**Belge bölümü**

....

Çalışma ve Sosyal Güvenlik Bakanı Vedat Işıkhan, TİSK Yönetim Kurulu Başkanı Özgür Burak Akkol ile bakanlık temsilcileriyle bakanlıkta bir araya geldi. Toplantı Çalışma ve Sosyal Güvenlik Bakanlığı’nda saat 14.00’te başladı. Yaklaşık 1 saat 20 dakika sürerek 15.20’de sona eren toplantıya işçi kesimi katılmadı.
TÜRK-İŞ'ten Vedat Işıkhan'a Mektup
Toplantı öncesinde TÜRK-İŞ heyeti, Çalışma ve Sosyal Güvenlik Bakanı Vedat Işıkhan’a bir mektup sundu. TÜRK-İŞ Genel Başkan Yardımcısı Ramazan Ağar, mektubun ardından basın mensuplarına yaptığı açıklamada, komisyonun mevcut yapısı değişmediği sürece toplantılara katılmayacaklarını bir kez daha yineledi.

....

**Veri kesiti**
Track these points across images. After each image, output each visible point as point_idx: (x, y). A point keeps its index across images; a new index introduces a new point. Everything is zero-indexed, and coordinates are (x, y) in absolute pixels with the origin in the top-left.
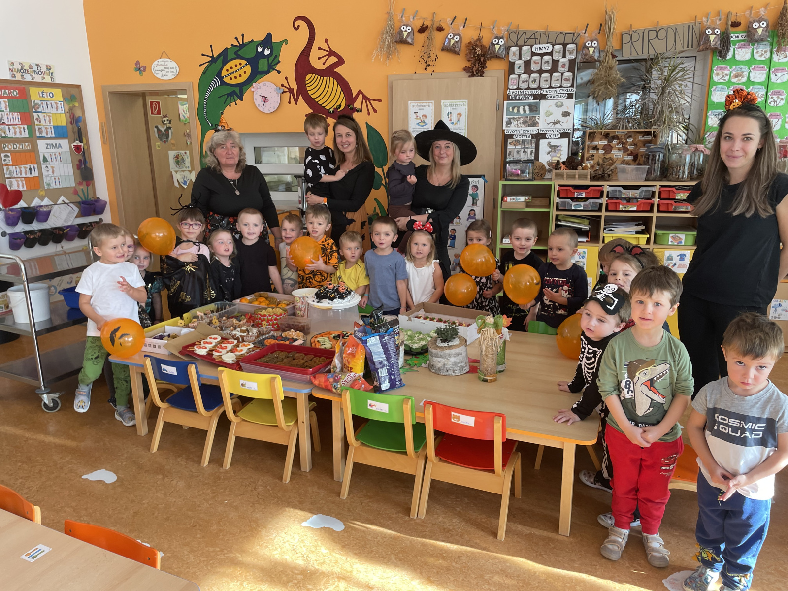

....

**Görev maddesi 1**
Toplantı haberinde TÜRK-İŞ adına konuşan Ramazan Ağar, toplantılara neden katılmayacaklarını söylüyor? Bir ila üç cümleyle açıklayın.
**Görev maddesi 2**
Toplantı haberinde "Çalışma ve Sosyal Güvenlik Bakanı Vedat Işıkhan, TİSK" ifadesinden "kez daha yineledi." ifadesine kadar uzanan kısmı lütfen olduğu gibi yazın.

**Nihai cevap 1**
Ramazan Ağar'ın basın mensuplarına yaptığı açıklamaya göre TÜRK-İŞ, komisyonun mevcut yapısı değişmediği sürece toplantılara katılmayacak. Ağar bu tutumu, Bakan Vedat Işıkhan'a sunulan mektubun ardından bir kez daha yineledi.

**Nihai cevap 2**
Çalışma ve Sosyal Güvenlik Bakanı Vedat Işıkhan, TİSK Yönetim Kurulu Başkanı Özgür Burak Akkol ile bakanlık temsilcileriyle bakanlıkta bir araya geldi. Toplantı Çalışma ve Sosyal Güvenlik Bakanlığı’nda saat 14.00’te başladı. Yaklaşık 1 saat 20 dakika sürerek 15.20’de sona eren toplantıya işçi kesimi katılmadı.
TÜRK-İŞ'ten Vedat Işıkhan'a Mektup
Toplantı öncesinde TÜRK-İŞ heyeti, Çalışma ve Sosyal Güvenlik Bakanı Vedat Işıkhan’a bir mektup sundu. TÜRK-İŞ Genel Başkan Yardımcısı Ramazan Ağar, mektubun ardından basın mensuplarına yaptığı açıklamada, komisyonun mevcut yapısı değişmediği sürece toplantılara katılmayacaklarını bir kez daha yineledi.